The F-22 crash site located approximately 100 miles north of Anchorage, Alaska, November 2010

The Air Force released a pair of probes into high-profile airplane accidents last week. Both play peek-a-boo with that phrase aviators hate: pilot error.

The first blames an F-22 pilot for crashing as he apparently – and vainly – struggled to breathe after his primary oxygen system shut down. The second probed an F-15 crash during the Libyan war triggered when the pilot flew momentarily outside of the aircraft’s approved “flight envelope” – that lengthy list of speeds, directions, angles, weights, centers of gravity and other characteristics that define safe flight.

The bottom line for that November 2010 fatal crash of an F-22 fighter in Alaska? The investigating officer concludes:

By clear and convincing evidence, I find the cause of the mishap was the MP’s [mishap pilot’s] failure to recognize and initiate a timely dive recovery due to channelized attention, breakdown of visual scan and unrecognized spatial disorientation.

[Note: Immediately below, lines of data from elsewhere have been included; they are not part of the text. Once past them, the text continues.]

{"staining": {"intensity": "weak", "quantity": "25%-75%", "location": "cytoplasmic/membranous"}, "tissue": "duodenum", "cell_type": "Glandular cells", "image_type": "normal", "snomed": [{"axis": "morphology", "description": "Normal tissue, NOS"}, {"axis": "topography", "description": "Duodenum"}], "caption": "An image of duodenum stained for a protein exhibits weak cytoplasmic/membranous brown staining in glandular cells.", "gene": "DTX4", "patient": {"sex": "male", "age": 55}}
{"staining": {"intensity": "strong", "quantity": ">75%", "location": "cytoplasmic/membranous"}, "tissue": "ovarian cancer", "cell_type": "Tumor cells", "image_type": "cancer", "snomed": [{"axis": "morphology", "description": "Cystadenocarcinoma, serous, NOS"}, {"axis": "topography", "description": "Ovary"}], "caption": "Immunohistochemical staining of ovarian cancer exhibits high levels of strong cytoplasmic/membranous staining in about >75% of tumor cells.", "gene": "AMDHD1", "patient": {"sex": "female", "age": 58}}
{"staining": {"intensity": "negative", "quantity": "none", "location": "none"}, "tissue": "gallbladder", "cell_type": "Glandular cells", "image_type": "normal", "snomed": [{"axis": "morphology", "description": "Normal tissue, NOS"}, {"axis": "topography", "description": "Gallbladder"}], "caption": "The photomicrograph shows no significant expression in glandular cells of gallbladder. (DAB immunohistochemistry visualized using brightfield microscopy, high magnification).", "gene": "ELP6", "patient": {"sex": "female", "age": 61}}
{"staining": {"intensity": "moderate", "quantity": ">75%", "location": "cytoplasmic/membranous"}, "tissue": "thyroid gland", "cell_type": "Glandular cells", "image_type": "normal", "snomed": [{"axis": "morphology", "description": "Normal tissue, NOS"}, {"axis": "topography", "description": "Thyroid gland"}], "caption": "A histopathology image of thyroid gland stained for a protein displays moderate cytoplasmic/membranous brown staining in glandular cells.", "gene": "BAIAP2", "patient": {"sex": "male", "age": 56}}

Pilot error, in other words.

Air Force photo

The second probe investigated the March crash of an F-15E during a bombing run against Libyan targets (both crew members survived). The IO concludes:

I found by clear and convincing evidence that the cause of the mishap was the MA’s [mishap aircraft’s] sudden departure from controlled flight during a combat egress maneuver when the mishap pilot (MP) momentarily exceeded aircraft controllability performance parameters… resulting in the MA’s sudden departure from controlled flight and entered an unrecoverable spin.

Pilot error, in other words. The investigator said three other factors may have played a role in the crash, but his bottom line is clear: the crash happened because “the mishap pilot (MP) momentarily exceeded aircraft controllability performance parameters.”

Yet, perplexingly, he told Stars and Stripes he didn’t believe the pilot was at fault. “No. I don’t think so,” he told the military newspaper. “I didn’t see that.” Hmm…

This is the vexing problem of assigning responsibility when a multi-million aircraft, flown by million-dollar pilots, crashes. If there’s not a slam-dunk reason to blame a piece of hardware, the military tends to blame the pilot. At least in the official written report.

That’s especially true if the pilot is no longer around to defend him or herself. Rep. Walter Jones, R-N.C., has been fighting for years to get the Marines to stop blaming the two pilots who were flying a V-22 tilt-rotor when it crashed in Arizona in 2000, killing all 19 aboard.

More than 25 years ago, I stumbled upon the first-ever pilot to survive a rash of UH-1 Huey and AH-1 Cobra helicopter crashes that had killed hundreds of U.S. military personnel dating back to Vietnam. So long as everyone aboard the choppers died, there was no real way to challenge the helicopter builder’s – and Army’s – claims that there was nothing wrong with the helicopter’s design.

It took that survivor, telling his tale publicly, to prod the Army to fix the aircraft. Since then, there have been no more deaths due to the design problem that almost killed him. Too bad it was too late for the nearly 250 who weren’t as lucky. Let’s hope this is one pattern that doesn’t repeat itself.